High Court: Greyhound owner fails to quash finding that a prohibited substance was present in his animals

A greyhound owner who brought an application for judicial review of a decision taken by the Control Appeal Committee of the Irish Greyhound Board has had his application dismissed in the High Court.

The Appeal Committee had dismissed the man’s appeal against a finding that a prohibited substance was present in three of his greyhounds. Refusing to quash the decision taken by the Appeal Committee, Ms Justice Miriam O’Regan said that the man had failed the discharge the burden of proof necessary to condemn the decision.

Background

On three dates in September 2015, at Shelbourne Park greyhound stadium, various samples were taken from three greyhounds belonging to Mr Owen McKenna.

In February 2017, the Control Committee of the Irish Greyhound Board issued a decision in circumstances where it was satisfied that a prohibited substance, hydrochlorothiazide, was present Mr McKenna’s greyhounds. A total fine of €1,000 was imposed and certain prize money forfeited. 

The issue was a food contamination issue, as there was no evidence suggest that the greyhounds had received a direct injection.

Control Appeal Committee

Appealing the decision of the Control Committee, Mr McKenna accepted that, by feeding his animals Category 2 meat, any contamination or drugs in that meat would get into the dog’s system, and that he may have been reckless in proceeding despite this risk.

However, Mr McKenna did not accept that he had been warned by the Control Committee in July 2015 and nevertheless continued to feed Category 2 meat to his greyhounds, taking a chance knowing he was in breach of regulations.

In August 2017, the Control Appeal Committee of the Irish Greyhound Board dismissed Mr McKenna’s appeal, finding, inter alia, that:

  • The feeding regime could not be considered normal and ordinary feeding;
  • The testing maintenance an control while in the UK laboratory was in order and the certificate from it could be relied on;
  • Mr McKenna engaged in a reckless feeding regime and must accept the consequences; and
  • It was bound by the provisions contained in the 2007/2008 Regulations.

Application for judicial review

In the High Court, Mr McKenna sought:

  • An order of certiorari in respect of the Appeal Committee’s decision, together with an order that his appeal be remitted to another division of the Appeal Committee for reconsideration; and
  • A declaration that the Appeal Committee failed to determine the appeal in accordance with law, and/or acted contrary to fair procedure and/or natural justice, and/or unreasonably, and/or irrationally. Mr McKenna submitted that the decision was based on serious errors of fact and breached the principles of legitimate expectation and proportionality and was objectively unjustified discrimination against him. 

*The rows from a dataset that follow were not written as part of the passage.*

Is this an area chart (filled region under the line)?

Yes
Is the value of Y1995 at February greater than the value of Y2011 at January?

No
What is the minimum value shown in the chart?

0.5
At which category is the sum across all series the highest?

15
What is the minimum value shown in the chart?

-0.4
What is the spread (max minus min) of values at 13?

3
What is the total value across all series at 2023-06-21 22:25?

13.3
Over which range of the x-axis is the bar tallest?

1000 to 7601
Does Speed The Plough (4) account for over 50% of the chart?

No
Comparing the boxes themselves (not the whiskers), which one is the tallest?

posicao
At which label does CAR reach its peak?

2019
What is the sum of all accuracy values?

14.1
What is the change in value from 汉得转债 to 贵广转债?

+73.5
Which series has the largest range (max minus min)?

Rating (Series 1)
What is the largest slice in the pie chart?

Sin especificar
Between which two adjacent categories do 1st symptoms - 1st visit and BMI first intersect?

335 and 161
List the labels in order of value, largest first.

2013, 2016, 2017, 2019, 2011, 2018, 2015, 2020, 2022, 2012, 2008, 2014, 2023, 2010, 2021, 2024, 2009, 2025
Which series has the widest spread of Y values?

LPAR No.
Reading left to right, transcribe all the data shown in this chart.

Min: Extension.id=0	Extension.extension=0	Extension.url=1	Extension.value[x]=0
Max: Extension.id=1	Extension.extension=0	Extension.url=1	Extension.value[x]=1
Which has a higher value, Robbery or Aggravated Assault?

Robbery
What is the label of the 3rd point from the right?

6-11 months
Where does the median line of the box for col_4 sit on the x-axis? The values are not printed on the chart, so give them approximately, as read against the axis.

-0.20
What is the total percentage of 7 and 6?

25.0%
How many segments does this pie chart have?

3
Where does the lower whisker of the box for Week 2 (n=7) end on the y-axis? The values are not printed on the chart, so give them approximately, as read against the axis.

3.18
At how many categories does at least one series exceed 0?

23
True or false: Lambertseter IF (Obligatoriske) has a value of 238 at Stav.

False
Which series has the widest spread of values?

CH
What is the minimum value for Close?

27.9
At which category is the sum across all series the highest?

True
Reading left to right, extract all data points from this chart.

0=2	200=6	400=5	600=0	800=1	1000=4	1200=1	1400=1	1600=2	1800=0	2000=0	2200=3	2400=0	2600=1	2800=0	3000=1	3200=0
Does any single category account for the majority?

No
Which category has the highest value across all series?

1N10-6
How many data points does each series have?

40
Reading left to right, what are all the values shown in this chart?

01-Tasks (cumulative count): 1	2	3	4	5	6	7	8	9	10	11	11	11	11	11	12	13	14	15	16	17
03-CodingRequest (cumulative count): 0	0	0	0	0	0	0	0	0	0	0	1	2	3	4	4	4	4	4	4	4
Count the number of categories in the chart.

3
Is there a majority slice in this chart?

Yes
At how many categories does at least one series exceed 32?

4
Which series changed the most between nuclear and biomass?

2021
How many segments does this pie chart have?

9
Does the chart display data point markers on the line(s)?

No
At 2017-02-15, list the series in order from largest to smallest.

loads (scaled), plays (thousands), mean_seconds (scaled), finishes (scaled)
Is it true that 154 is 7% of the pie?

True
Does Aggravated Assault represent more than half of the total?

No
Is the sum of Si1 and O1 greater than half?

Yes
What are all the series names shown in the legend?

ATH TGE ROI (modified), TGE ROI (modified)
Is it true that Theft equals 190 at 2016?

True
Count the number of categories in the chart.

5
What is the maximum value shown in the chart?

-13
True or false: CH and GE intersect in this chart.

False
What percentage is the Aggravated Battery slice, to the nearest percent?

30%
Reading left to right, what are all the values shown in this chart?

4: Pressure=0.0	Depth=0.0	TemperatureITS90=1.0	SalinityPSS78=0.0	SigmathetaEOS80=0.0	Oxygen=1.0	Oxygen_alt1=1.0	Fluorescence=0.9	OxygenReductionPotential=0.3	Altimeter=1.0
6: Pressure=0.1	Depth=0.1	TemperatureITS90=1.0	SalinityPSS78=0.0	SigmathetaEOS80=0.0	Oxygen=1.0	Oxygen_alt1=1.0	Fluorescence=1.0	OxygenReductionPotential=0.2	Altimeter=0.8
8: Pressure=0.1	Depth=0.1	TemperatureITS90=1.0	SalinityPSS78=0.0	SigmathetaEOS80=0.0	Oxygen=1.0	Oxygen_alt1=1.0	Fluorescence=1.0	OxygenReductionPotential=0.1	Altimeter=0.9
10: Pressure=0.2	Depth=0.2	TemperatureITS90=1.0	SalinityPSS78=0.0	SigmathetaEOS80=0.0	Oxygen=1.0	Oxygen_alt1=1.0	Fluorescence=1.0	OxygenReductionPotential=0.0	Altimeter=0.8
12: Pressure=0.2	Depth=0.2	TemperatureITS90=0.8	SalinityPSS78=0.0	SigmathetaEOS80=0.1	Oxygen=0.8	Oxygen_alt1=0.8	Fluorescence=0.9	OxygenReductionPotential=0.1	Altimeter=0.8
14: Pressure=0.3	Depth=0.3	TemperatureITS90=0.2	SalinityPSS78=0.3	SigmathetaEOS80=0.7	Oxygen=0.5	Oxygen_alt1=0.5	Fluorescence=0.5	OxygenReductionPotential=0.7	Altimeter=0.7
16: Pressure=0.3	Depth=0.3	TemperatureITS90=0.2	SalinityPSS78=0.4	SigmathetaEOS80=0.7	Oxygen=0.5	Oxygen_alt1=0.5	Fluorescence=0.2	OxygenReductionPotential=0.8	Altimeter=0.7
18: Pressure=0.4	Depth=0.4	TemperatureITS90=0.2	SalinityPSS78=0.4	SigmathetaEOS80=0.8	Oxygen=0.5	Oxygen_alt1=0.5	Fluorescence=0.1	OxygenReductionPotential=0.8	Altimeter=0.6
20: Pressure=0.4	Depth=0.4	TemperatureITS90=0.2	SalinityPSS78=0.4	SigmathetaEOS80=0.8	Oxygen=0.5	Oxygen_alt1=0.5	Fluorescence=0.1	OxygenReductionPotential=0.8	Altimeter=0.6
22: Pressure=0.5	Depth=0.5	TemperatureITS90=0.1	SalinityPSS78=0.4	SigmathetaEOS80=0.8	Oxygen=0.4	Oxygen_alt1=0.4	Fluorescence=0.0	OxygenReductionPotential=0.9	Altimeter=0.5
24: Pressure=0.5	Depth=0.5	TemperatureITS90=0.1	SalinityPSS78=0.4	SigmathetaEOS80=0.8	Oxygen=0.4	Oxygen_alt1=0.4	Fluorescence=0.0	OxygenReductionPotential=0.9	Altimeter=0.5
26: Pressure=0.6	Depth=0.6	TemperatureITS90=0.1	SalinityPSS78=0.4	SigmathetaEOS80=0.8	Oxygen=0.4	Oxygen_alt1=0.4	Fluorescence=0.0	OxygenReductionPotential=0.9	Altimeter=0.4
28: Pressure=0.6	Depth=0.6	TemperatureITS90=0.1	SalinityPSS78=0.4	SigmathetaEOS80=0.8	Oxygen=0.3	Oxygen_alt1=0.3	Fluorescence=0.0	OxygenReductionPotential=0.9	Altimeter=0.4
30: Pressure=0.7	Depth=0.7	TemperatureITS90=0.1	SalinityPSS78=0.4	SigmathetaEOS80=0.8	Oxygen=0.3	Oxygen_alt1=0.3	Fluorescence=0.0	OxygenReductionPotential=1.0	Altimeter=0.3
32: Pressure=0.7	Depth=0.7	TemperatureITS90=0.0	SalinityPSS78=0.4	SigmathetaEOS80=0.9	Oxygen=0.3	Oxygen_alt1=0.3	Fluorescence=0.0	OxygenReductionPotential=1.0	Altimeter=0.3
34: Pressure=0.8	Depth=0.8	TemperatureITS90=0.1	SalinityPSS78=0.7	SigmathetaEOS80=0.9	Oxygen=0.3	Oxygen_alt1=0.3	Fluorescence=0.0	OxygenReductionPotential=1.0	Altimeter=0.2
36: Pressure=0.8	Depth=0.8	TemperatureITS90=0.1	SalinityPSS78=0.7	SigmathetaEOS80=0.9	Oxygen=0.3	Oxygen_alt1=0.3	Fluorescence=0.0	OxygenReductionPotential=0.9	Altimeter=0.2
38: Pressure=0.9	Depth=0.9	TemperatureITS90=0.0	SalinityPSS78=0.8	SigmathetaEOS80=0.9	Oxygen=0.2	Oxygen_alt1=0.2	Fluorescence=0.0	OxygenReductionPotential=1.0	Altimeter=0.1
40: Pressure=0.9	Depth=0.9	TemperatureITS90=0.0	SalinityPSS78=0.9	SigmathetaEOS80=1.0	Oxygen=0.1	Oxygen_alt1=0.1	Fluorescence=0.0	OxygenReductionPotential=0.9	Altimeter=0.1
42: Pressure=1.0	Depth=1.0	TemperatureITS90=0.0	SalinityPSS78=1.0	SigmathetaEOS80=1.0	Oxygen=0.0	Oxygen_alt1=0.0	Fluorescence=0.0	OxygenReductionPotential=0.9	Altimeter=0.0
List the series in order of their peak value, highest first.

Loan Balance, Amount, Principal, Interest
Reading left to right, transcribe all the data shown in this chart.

Considering the application, Ms Justice O’Regan firstly rejected Mr McKenna’s submissions complaining about the custody chain when the sample was sent to a UK laboratory for testing. In this regard it was an important consideration that Mr McKenna’s submissions to the Appeal Committee “did not include a denial of hydrochlorothiazide being in the dog’s system”.

Ms Justice O’Regan explained that while Mr McKenna had complained that he had not been given a caution in July 2015 in regards to his feeding regime, there was no mention of such a caution in the Control Appeal Committee’s decision. As such, Ms Justice O’Regan was satisfied that Mr McKenna had failed to establish that this issue formed the basis of the Appeal Committee’s decision.

Ms Justice O’Regan was also satisfied that there were ample reasons for the Appeal Committee’s finding that the feeding regime was not considered normal and ordinary feeding. It was notable that Mr McKenna did not have a Category 2 feeding licence in September 2015, but nevertheless continued to feed his greyhounds Category 2 feed being aware that this was a risk.

Mr McKenna did not receive his meat feeder’s licence until October 2015, so there was evidence that his feeding regime was contrary to the statutory provisions. Ms Justice O’Regan said that the fact that IGB did not issue an advisory notice regarding feeding until November 2015 did not mean that feeding Category 2 meat without a licence was permissible. In this regard, Ms Justice O’Regan said there was “no evidence whatsoever” that there was a retrospective application of the advisory note.

Dismissing Mr McKenna’s application, Ms Justice O’Regan was satisfied that Mr McKenna had failed to discharge the burden necessary to secure an order of certiorari in respect of the Control Appeal Committee’s decision.